University of Vermont Extension will expand a program proven to reduce risky behavior in youth, including substance misuse, called PROSPER to schools in St. Johnsbury, Newport and Derby. The program is currently in place at three Vermont schools.
PROSPER, for Promoting School-Community-University Partnerships to Enhance Resilience, was developed jointly at Iowa State University and Pennsylvania State University in 2001 and has been implemented in communities around the country since then. Its effectiveness has been demonstrated in nearly 80 published research studies.
The two-year program targets sixth and seventh graders.
“We’re honored and pleased to be able to expand the PROSPER program to three communities in the Northeast Kingdom,” said Chuck Ross, director of UVM Extension. “The program has generated impressive results nationally and in the three Vermont schools where it’s in place. We have every reason to expect similar success in St. Johnsbury, Newport and Derby.”
The PROSPER expansion to St. Johnsbury and Newport will be funded with a $599,124 Children, Youth and Families at Risk (CYFAR) grant from the National Institute of Food and Agriculture (NIFA) within USDA. Funding for the Derby expansion is coming from Iowa State.
The program will be implemented at St. Johnsbury School in St. Johnsbury, Newport City Elementary School in Newport, and Derby Elementary School and North Country Union Junior High School in Derby, which serves both Newport and Derby.
The PROSPER programs in St. Johnsbury and Newport will launch July 1, with Derby following three months later. UVM Extension expects that the programs in all three communities will be up and running in early 2020.
The PROSPER Model
The PROSPER program builds competency and confidence in sixth and seventh graders and improves family functioning as bedrock strategies for preventing behavior problems in youth.
In sixth grade, PROSPER engages families in an after-school program called Strengthening Families Program: For Parents and Youth Ages 10-14. The program shifts to an in-school focus during seventh grade with delivery of Lifeskills programming. During both years, teachers and counselors in the school deliver a set curriculum that research has shown to be effective.

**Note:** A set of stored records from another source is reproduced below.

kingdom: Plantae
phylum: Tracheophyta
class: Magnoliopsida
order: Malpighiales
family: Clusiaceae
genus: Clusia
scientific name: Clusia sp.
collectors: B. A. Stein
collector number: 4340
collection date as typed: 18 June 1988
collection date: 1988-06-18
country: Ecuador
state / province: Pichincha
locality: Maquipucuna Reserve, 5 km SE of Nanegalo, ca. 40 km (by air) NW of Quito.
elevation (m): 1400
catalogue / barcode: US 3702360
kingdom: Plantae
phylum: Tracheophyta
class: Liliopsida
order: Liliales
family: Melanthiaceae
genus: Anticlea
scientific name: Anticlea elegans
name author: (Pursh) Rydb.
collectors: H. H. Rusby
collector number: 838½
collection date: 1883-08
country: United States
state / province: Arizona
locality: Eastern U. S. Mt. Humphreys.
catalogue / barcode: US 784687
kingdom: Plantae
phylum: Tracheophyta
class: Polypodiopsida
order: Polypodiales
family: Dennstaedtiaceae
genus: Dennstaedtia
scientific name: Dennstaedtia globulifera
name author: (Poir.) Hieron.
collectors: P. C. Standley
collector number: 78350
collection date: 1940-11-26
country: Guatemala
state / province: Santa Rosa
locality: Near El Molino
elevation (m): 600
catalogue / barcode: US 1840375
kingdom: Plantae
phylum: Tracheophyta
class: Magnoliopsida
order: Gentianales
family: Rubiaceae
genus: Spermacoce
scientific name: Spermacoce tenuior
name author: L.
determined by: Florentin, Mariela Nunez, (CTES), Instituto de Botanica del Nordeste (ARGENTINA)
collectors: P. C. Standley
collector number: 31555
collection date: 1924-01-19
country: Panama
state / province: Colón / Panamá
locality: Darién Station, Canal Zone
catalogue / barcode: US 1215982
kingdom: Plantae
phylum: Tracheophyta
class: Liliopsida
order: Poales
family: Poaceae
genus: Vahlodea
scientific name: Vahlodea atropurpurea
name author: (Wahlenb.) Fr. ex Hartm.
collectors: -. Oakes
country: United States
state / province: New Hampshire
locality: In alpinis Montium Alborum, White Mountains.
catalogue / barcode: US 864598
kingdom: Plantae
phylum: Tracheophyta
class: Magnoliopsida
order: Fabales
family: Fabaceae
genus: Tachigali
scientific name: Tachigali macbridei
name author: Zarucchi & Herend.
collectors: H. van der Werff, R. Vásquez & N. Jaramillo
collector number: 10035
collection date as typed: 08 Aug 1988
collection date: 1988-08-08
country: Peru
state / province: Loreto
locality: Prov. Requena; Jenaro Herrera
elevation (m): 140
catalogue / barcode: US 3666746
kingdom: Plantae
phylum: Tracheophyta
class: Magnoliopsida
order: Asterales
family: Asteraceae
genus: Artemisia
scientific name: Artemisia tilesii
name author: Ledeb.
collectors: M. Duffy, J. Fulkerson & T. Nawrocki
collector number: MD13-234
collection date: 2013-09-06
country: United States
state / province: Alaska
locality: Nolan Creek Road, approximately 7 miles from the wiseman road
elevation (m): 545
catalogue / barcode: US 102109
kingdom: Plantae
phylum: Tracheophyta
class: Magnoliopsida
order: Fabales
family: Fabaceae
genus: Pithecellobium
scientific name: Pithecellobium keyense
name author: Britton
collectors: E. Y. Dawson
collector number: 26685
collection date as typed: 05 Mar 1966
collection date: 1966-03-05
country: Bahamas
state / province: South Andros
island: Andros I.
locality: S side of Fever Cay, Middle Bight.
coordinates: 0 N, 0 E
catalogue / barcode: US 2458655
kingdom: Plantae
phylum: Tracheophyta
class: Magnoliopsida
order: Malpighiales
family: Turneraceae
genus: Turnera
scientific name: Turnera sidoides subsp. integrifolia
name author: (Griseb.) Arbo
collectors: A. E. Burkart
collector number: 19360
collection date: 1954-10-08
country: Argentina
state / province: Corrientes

Critical to the program’s success is the work of a team of eight to ten community members, including parents, teachers and other school personnel, Department of Health representatives and community members. The community team helps fine-tune the messaging of the program to the specific needs of the school, does fundraising to ensure the program is sustainable after the five-year grant expires, conducts outreach to the community about PROSPER and oversees the program’s implementation via monthly meetings.
The new PROSPER programs will be enhanced by a partnership with 4-H that will engage students in variety of leadership training programs.
Strong research results
According to research conducted by Iowa State and published in the journal Preventive Medicine in 2013, teens involved with PROSPER program had significantly reduced rates of drug and alcohol use compared with teens not in the program. Teens and young adults who had been through the program also had better relationships with parents, improved life skills and fewer problem behaviors in general.
According to a different study conducted by Penn State, students who participated in PROSPER had reduced initiation rates for marijuana and meth. If the findings were to generalize, about 61 students in a PROSPER community would try marijuana, as compared to 100 students in a non-PROSPER community.
The PROSPER program also has a continuing effect. One study showed it reduced alcohol use by an average of 32 percent for 10th grade students who had participated in the program compared with peer who hadn’t.
The principal investigator on the grant is UVM Extension’s Sarah Kleinman, the state director of 4-H. Other members of the UVM Extension team are Ellen Rowe, community and leadership development specialist and co-principal investigator/evaluator; Anthony Willey, 4-H educator and PROSPER team leader; and Kara Bissonnette, technology coordinator.Through an earlier CYFAR grant awarded to UVM Extension in 2017, PROSPER programs are in place at Lyndon Town School in Lyndonville and Otter Valley Union High School, where the program is delivered to sixth and seventh graders from five rural middle schools in the Rutland Northeast Supervisory Union. The program, with a different funding source, has been in place at Camel’s Hump Middle School in Richmond since 2013.